Task to complete | Quote the full listing word for word.

Data provided |
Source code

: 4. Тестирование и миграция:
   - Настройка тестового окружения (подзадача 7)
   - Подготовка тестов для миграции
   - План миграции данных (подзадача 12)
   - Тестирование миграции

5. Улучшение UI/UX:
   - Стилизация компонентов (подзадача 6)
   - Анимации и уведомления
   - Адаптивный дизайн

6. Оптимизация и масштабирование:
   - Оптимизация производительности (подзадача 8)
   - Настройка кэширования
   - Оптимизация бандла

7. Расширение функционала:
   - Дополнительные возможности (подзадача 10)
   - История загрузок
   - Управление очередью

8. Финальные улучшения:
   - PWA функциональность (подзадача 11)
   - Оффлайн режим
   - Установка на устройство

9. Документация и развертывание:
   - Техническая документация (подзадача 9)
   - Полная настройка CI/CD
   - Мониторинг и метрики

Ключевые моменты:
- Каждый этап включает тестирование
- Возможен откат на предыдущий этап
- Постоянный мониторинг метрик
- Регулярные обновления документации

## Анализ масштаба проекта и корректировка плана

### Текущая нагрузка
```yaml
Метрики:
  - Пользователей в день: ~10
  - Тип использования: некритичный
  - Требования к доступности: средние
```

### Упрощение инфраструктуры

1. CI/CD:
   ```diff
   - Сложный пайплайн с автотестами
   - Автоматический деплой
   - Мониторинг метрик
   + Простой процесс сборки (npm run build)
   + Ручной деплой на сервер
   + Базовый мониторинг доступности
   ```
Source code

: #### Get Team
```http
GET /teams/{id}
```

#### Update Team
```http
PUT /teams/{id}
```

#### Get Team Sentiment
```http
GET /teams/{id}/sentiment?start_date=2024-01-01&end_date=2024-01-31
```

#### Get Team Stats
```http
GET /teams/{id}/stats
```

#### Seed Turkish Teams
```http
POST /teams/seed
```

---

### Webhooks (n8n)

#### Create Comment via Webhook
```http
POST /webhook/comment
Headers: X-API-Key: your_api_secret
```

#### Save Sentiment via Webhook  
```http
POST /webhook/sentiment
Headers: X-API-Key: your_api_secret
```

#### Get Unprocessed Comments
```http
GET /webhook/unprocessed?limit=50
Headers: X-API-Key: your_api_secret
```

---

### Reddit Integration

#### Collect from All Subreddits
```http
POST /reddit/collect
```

Written reply |
Source code

: 4. Тестирование и миграция:
   - Настройка тестового окружения (подзадача 7)
   - Подготовка тестов для миграции
   - План миграции данных (подзадача 12)
   - Тестирование миграции

5. Улучшение UI/UX:
   - Стилизация компонентов (подзадача 6)
   - Анимации и уведомления
   - Адаптивный дизайн

6. Оптимизация и масштабирование:
   - Оптимизация производительности (подзадача 8)
   - Настройка кэширования
   - Оптимизация бандла

7. Расширение функционала:
   - Дополнительные возможности (подзадача 10)
   - История загрузок
   - Управление очередью

8. Финальные улучшения:
   - PWA функциональность (подзадача 11)
   - Оффлайн режим
   - Установка на устройство

9. Документация и развертывание:
   - Техническая документация (подзадача 9)
   - Полная настройка CI/CD
   - Мониторинг и метрики

Ключевые моменты:
- Каждый этап включает тестирование
- Возможен откат на предыдущий этап
- Постоянный мониторинг метрик
- Регулярные обновления документации

## Анализ масштаба проекта и корректировка плана

### Текущая нагрузка
```yaml
Метрики:
  - Пользователей в день: ~10
  - Тип использования: некритичный
  - Требования к доступности: средние
```

### Упрощение инфраструктуры

1. CI/CD:
   ```diff
   - Сложный пайплайн с автотестами
   - Автоматический деплой
   - Мониторинг метрик
   + Простой процесс сборки (npm run build)
   + Ручной деплой на сервер
   + Базовый мониторинг доступности
   ```
Source code

: #### Get Team
```http
GET /teams/{id}
```

#### Update Team
```http
PUT /teams/{id}
```

#### Get Team Sentiment
```http
GET /teams/{id}/sentiment?start_date=2024-01-01&end_date=2024-01-31
```

#### Get Team Stats
```http
GET /teams/{id}/stats
```

#### Seed Turkish Teams
```http
POST /teams/seed
```

---

### Webhooks (n8n)

#### Create Comment via Webhook
```http
POST /webhook/comment
Headers: X-API-Key: your_api_secret
```

#### Save Sentiment via Webhook  
```http
POST /webhook/sentiment
Headers: X-API-Key: your_api_secret
```

#### Get Unprocessed Comments
```http
GET /webhook/unprocessed?limit=50
Headers: X-API-Key: your_api_secret
```

---

### Reddit Integration

#### Collect from All Subreddits
```http
POST /reddit/collect
```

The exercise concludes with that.